### YOUR TASK
Update the text lines in the entries below by changing "Blue" to "Navy" and keeping everything else the same. Leave the pictures out of your answer.

-=-=-

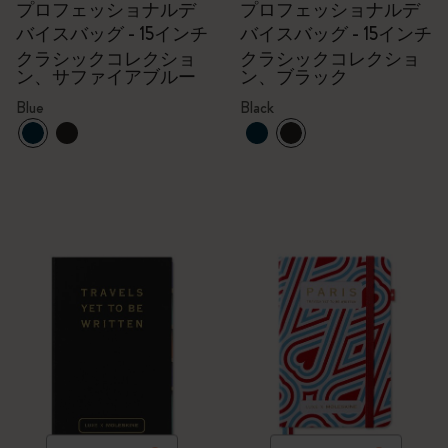
プロフェッショナルデ
プロフェッショナルデ
バイスバッグ - 15インチ
バイスバッグ - 15インチ
クラシックコレクショ
クラシックコレクショ
ン、サファイアブルー
ン、ブラック
Blue
Black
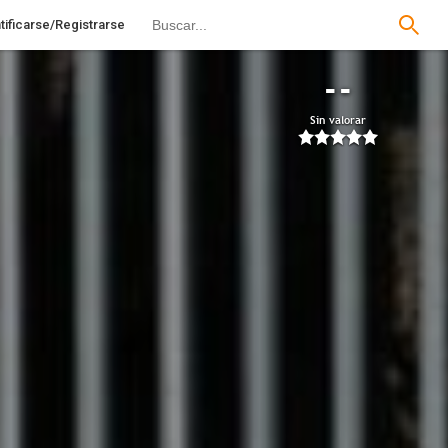
tificarse/Registrarse
--
Sin valorar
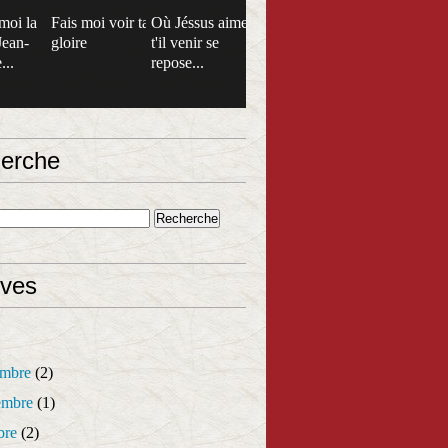
moi la
Fais moi voir ta
Où Jéssus aime
Jean-
gloire
t'il venir se
...
repose...
erche
ives
mbre
(2)
mbre
(1)
bre
(2)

-=-=-

### SOLUTION TO THE PROBLEM
プロフェッショナルデ
プロフェッショナルデ
バイスバッグ - 15インチ
バイスバッグ - 15インチ
クラシックコレクショ
クラシックコレクショ
ン、サファイアブルー
ン、ブラック
Navy
Black
tificarse/Registrarse
--
Sin valorar
moi la
Fais moi voir ta
Où Jéssus aime
Jean-
gloire
t'il venir se
...
repose...
erche
ives
mbre
(2)
mbre
(1)
bre
(2)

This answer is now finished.